L’absence d’accès à une eau potable n’impacte pas seulement le quotidien des personnes mais cela va également avoir une importante répercussion sur leur santé. Il est alors question de maladies hydriques comme le choléra, le paludisme, les infections urinaires ou encore la diarrhée.
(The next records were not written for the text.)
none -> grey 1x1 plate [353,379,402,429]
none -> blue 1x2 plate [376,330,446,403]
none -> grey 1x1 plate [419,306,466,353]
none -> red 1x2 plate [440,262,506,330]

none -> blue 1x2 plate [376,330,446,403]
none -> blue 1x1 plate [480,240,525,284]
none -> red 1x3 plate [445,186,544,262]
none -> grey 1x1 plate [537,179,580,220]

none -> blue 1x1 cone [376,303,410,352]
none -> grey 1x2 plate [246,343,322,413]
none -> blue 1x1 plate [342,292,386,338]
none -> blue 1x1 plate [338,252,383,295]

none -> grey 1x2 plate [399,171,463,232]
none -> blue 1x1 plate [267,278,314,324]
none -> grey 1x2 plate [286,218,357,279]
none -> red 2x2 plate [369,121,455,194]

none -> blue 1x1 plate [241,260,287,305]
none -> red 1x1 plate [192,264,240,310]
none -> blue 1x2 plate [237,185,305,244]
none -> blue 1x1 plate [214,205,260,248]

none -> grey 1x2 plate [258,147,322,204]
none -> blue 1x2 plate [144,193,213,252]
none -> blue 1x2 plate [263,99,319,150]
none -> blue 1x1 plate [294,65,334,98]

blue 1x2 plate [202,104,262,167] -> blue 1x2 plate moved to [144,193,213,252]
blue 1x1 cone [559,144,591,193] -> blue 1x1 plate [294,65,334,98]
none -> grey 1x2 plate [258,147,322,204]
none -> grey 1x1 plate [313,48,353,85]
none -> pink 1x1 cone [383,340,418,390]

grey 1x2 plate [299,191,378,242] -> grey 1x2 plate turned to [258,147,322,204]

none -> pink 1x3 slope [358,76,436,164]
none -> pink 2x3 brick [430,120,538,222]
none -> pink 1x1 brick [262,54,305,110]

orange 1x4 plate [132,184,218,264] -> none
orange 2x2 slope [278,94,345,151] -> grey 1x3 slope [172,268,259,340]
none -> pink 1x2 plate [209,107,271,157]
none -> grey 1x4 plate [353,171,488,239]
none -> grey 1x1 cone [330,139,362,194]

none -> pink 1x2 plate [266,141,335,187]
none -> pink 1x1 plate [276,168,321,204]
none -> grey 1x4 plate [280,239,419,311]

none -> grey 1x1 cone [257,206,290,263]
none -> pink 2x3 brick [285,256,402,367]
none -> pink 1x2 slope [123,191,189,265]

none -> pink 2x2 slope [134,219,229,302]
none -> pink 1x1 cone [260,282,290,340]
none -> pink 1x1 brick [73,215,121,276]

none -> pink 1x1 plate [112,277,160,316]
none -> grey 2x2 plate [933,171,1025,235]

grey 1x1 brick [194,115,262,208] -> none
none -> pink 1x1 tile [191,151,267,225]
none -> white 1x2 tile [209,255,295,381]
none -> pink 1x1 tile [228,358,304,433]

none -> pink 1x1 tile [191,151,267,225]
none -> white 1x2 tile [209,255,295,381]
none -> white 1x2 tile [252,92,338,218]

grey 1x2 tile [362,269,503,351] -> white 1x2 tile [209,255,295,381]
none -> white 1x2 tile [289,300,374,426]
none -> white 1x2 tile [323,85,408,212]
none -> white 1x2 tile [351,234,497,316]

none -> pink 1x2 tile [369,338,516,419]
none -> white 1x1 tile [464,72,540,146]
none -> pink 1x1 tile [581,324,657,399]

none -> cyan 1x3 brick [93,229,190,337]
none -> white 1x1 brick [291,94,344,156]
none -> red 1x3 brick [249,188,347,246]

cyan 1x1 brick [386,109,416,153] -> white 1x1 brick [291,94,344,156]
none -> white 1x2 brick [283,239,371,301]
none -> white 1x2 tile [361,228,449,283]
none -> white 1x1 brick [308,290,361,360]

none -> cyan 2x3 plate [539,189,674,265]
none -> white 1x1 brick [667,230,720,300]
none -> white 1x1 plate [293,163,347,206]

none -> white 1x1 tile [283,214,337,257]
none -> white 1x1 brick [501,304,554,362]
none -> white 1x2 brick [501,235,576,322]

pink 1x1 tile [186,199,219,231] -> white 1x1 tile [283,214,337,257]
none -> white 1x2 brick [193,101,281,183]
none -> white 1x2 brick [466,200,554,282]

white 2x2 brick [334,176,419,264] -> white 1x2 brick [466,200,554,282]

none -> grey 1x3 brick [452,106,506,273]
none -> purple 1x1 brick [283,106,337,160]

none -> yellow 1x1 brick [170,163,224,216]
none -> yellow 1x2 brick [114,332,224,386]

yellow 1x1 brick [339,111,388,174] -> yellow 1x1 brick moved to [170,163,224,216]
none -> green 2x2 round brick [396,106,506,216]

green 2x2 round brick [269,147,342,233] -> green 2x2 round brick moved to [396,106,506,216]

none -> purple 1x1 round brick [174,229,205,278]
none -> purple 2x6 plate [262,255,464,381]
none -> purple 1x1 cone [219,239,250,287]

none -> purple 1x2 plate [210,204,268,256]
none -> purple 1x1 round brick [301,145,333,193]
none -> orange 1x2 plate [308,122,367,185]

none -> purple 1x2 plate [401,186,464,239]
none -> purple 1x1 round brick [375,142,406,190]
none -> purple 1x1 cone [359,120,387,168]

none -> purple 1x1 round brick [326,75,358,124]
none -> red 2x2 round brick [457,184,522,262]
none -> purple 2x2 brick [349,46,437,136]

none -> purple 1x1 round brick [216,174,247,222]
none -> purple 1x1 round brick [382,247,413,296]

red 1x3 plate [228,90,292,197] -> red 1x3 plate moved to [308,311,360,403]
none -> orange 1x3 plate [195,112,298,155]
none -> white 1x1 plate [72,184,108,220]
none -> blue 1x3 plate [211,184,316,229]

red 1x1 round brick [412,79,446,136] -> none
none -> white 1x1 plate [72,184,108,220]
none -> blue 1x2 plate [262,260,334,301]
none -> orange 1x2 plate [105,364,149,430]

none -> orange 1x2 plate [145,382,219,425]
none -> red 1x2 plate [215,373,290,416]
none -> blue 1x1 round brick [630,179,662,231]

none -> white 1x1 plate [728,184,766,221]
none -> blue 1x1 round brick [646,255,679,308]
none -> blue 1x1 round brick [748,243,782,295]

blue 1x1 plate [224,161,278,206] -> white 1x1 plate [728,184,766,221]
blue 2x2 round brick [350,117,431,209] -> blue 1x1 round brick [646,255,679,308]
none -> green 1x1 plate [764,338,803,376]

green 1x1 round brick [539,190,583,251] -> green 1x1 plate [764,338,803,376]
Ces maladies, parfois mortels pour les plus fragiles, sont dues à la consommation d’une eau insalubre suite à la contamination des points d’eau utilisés par les populations mais également des sols (activités agricoles, défécation à l’air libre etc.). C’est d’ailleurs ce que Mamane Yezid a pu constater lors d’une mission terrain au Sahel en 2020. Il s’est avéré qu’une bonne partie de la population sur place souffrait d’une infection urinaire, les plus jeunes également. Et en cause, l’eau insalubre consommée.

 

Eau et discrimination

Mamane Yezid souligne également les conséquences de cette disparité pour certaines catégories de personnes : femmes et jeunes filles, personnes âgées, personnes à mobilité réduite ou encore les populations déplacées. Elles sont davantage impactées puisque leurs conditions et leur place dans la société rendent encore plus difficile l’accès à l’eau. Les femmes par exemple sont souvent affectées à la tâche de récolte de l’eau. Avec l’absence de points d’eau adaptés, sécurisés mais surtout à proximité, elles sont amenées à parcourir quotidiennement un certain nombre de kilomètres tout en portant de lourdes charges. Et ce, plusieurs fois par jour. Les populations déplacées sont aussi fortement impactées puisque les camps d’accueil, mis en place d’urgence, sont bien souvent dépourvus d’installations adaptées et durables.

 

Face à ces importantes disparités, la solution est l’installation d’infrastructures hydriques mais également la réhabilitation d’ouvrages déjà existants, garantissant un accès constant et sécurisé à une eau consommable. Pour aller plus loin, nous savons que dans l’action humanitaire, l’eau va de pair avec l’assainissement. On utilise d’ailleurs le terme WASH (water, sanitation and hygiene) en anglais et EAH (eau, assainissement et hygiène) en français. Il est ici nécessaire de rappeler qu’en plus de permettre un accès à une eau potable, les populations doivent également bénéficier de conditions d’assainissement et d’hygiène appropriées et dignes. Cela car il existe également de fortes disparités à ce niveau-là : accès à des sanitaires, hygiène menstruelle etc.